WHAT TO WORK ON
Exact repetition is required: reproduce every line of the data.

Saved data entries:
※ ※ ※

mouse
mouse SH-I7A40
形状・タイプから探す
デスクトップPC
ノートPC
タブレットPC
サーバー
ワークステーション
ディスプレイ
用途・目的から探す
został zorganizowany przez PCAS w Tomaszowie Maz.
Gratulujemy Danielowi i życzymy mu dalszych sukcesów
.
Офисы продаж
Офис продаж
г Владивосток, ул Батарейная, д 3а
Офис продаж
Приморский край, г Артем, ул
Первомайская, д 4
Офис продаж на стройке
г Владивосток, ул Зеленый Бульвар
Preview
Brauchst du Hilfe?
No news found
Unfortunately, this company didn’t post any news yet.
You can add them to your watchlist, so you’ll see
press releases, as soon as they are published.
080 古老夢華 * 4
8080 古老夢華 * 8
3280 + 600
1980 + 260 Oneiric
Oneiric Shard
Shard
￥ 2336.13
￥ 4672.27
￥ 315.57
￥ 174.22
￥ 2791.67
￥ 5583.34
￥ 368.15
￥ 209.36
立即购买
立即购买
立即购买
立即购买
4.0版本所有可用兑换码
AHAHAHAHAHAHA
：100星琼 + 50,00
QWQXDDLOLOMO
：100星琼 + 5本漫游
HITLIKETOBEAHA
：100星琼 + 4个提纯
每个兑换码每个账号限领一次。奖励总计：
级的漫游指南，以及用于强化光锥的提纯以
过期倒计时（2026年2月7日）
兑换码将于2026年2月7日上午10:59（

※ ※ ※

WRITTEN SOLUTION
mouse
mouse SH-I7A40
形状・タイプから探す
デスクトップPC
ノートPC
タブレットPC
サーバー
ワークステーション
ディスプレイ
用途・目的から探す
został zorganizowany przez PCAS w Tomaszowie Maz.
Gratulujemy Danielowi i życzymy mu dalszych sukcesów
.
Офисы продаж
Офис продаж
г Владивосток, ул Батарейная, д 3а
Офис продаж
Приморский край, г Артем, ул
Первомайская, д 4
Офис продаж на стройке
г Владивосток, ул Зеленый Бульвар
Preview
Brauchst du Hilfe?
No news found
Unfortunately, this company didn’t post any news yet.
You can add them to your watchlist, so you’ll see
press releases, as soon as they are published.
080 古老夢華 * 4
8080 古老夢華 * 8
3280 + 600
1980 + 260 Oneiric
Oneiric Shard
Shard
￥ 2336.13
￥ 4672.27
￥ 315.57
￥ 174.22
￥ 2791.67
￥ 5583.34
￥ 368.15
￥ 209.36
立即购买
立即购买
立即购买
立即购买
4.0版本所有可用兑换码
AHAHAHAHAHAHA
：100星琼 + 50,00
QWQXDDLOLOMO
：100星琼 + 5本漫游
HITLIKETOBEAHA
：100星琼 + 4个提纯
每个兑换码每个账号限领一次。奖励总计：
级的漫游指南，以及用于强化光锥的提纯以
过期倒计时（2026年2月7日）
兑换码将于2026年2月7日上午10:59（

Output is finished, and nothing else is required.